The business imperatives for IT and trends in new technology take us to having a closer look at CIO predictions for 2015 and beyond. IDC in October 2014 hosted a web conference named IDC Futruescape: Worldwide CIO Agenda 2015 Predictions to highlight the predictions for 2015 and beyond. Based on this conference and IDC FutureScape report CIOs and company leaders can capitalize on emerging business opportunities and plan for future growth.

The predictions for CIOs in 2015 as given by IDC include,

  • CIOs will spend maximum time in analytics, cyber security, and creating new streams of revenue through the use of digital services. By 2017, CIOs will be spending 80% of their time in these areas.
  • IT-as-a-service (ITaaS) will be required by organizations to achieve global competitive strategies. IDC predictions indicate 65% third-party ITaaS adoption by enterprise organizations.
  • The top business priority for CEOs of global enterprises is security.
  • CIOs will use DevOps as their primary tool to effectively engage the speed and sprawl of mobile, cloud and open source applications.
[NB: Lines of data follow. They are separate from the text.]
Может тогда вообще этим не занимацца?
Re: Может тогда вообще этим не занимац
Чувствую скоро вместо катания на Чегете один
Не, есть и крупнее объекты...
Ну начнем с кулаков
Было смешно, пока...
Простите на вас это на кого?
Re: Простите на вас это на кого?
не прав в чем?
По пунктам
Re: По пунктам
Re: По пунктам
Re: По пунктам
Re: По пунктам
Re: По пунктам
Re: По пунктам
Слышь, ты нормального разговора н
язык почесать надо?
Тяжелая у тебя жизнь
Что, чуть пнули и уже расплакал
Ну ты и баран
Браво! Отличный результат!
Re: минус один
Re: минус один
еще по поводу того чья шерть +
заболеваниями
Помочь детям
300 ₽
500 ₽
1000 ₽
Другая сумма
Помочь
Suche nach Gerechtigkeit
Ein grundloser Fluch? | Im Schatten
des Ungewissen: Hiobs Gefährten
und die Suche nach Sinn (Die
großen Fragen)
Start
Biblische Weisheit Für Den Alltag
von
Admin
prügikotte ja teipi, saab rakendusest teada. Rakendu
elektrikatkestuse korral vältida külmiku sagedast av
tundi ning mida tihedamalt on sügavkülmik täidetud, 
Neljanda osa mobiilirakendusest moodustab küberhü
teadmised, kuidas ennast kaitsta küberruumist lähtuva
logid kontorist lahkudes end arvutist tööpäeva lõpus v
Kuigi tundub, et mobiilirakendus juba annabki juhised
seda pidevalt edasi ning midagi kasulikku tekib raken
  • IDC suggests that by 2016, CIOs will be able to deliver new frameworks that enable innovation and improved decision making in business.
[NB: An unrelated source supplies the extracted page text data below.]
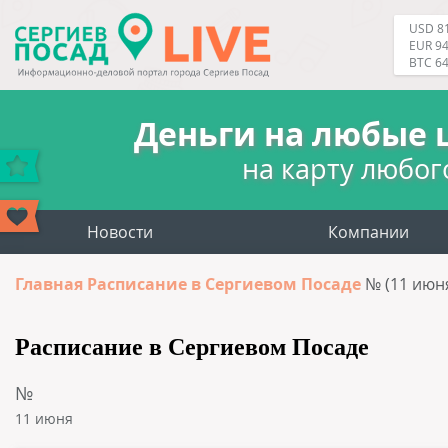
USD 81
EUR 94
BTC 6
Деньги на любые 
на карту любог
Новости
Компании
Главная
Расписание в Сергиевом Посаде
№ (11 июн
Расписание в Сергиевом Посаде
№
11 июня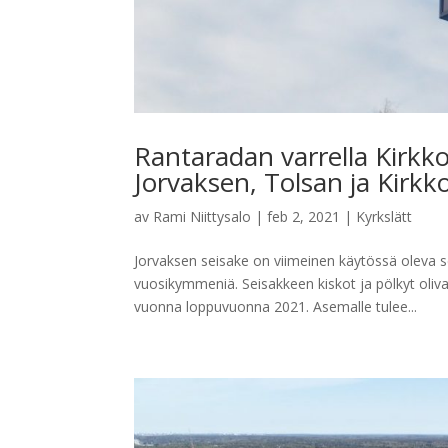
Rantaradan varrella Kirk
Jorvaksen, Tolsan ja Kir
av
Rami Niittysalo
|
feb 2, 2021
|
Kyrkslätt
Jorvaksen seisake on viimeinen käytössä oleva
vuosikymmeniä. Seisakkeen kiskot ja pölkyt oliva
vuonna loppuvuonna 2021. Asemalle tulee...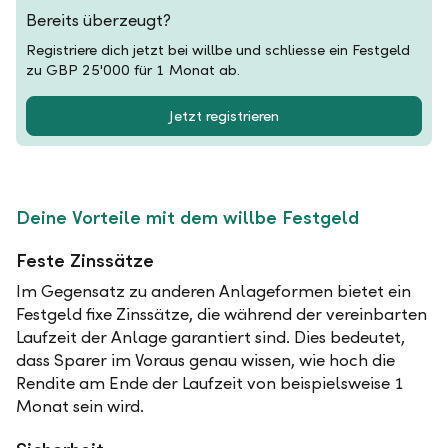
Bereits überzeugt?
Registriere dich jetzt bei willbe und schliesse ein Festgeld
zu GBP 25'000 für 1 Monat ab.
Jetzt registrieren
Deine Vorteile mit dem willbe Festgeld
Feste Zinssätze
Im Gegensatz zu anderen Anlageformen bietet ein
Festgeld fixe Zinssätze, die während der vereinbarten
Laufzeit der Anlage garantiert sind. Dies bedeutet,
dass Sparer im Voraus genau wissen, wie hoch die
Rendite am Ende der Laufzeit von beispielsweise 1
Monat sein wird.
  • Global organizations by 2020 may move the position of CIO to be named as Chief Digital Officer (CDO) for the delivery of IT enabled products and digital services.
  • CIOs in order to counter premature expiry of IT assets may accelerate the existing infrastructure to third party platforms. By 2016, 80% of CIOs are likely to make this step.
  • CIOs in global organizations are in the process of developing a pan-enterprise data and analytics strategy.
  • Third party platform technologies used for vendor relationships are quite likely to fail. This failure will result in CIOs rolling out new sourcing processes.
  • CIOs favour open standards and frameworks instead of traditional mode of technology control.

The IDC study provides top decision imperatives for CIOs in 2015 and beyond. These predictions are based on strategic contexts on how CIOs apply technology to business challenges and transform challenges into opportunities in the enterprise.